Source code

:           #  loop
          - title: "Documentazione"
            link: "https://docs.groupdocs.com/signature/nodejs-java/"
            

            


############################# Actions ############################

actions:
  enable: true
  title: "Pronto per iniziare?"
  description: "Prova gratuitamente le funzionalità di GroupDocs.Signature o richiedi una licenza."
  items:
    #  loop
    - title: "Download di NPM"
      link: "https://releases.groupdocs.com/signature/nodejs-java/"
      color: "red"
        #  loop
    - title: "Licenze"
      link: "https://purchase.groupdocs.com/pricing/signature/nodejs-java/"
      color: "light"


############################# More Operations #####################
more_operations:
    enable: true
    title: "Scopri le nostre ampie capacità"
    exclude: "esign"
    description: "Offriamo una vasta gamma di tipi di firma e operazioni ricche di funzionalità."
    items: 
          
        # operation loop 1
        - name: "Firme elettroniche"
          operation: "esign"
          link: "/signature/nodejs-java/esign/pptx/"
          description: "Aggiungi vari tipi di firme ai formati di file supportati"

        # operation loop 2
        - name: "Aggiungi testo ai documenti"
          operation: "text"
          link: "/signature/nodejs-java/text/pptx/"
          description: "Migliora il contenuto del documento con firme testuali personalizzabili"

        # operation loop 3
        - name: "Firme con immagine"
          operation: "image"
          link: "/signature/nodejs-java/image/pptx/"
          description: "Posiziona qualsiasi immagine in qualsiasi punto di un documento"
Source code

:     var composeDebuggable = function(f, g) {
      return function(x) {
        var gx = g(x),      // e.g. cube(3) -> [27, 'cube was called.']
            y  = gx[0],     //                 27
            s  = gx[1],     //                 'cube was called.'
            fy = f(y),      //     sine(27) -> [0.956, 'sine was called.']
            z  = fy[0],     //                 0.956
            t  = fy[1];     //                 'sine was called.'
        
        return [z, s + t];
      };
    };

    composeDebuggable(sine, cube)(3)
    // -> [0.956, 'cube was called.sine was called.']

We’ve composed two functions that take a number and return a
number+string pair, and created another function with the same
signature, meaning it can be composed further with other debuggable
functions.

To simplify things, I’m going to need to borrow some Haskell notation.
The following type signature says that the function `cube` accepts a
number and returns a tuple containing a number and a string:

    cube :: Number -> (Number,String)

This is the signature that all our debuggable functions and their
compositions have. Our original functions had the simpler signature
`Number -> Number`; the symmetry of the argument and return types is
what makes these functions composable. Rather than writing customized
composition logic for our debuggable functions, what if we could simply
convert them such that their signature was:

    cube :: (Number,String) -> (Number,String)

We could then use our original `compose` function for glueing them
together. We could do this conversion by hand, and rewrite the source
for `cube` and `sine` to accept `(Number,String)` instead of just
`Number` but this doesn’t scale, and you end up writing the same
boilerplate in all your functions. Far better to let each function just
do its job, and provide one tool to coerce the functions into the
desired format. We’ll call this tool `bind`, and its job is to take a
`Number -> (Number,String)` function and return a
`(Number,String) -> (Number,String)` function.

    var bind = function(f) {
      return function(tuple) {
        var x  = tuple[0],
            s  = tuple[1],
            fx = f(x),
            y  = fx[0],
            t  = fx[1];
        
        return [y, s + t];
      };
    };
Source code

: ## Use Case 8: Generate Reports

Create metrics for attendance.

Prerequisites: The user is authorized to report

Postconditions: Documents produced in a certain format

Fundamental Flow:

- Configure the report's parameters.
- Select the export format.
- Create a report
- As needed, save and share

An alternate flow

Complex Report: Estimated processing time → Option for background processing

***

:: What is needed ::
Can you arrange the lines of the entries, from the one containing "Postconditions: Documents produced" through the end of the entries, as a Markdown table with columns Line No. and Text, numbering each line and leaving out the blank ones?

:: Result of this exercise ::
| Line No. | Text |
|---|---|
| 1 | Postconditions: Documents produced in a certain format |
| 2 | Fundamental Flow: |
| 3 | - Configure the report's parameters. |
| 4 | - Select the export format. |
| 5 | - Create a report |
| 6 | - As needed, save and share |
| 7 | An alternate flow |
| 8 | Complex Report: Estimated processing time → Option for background processing |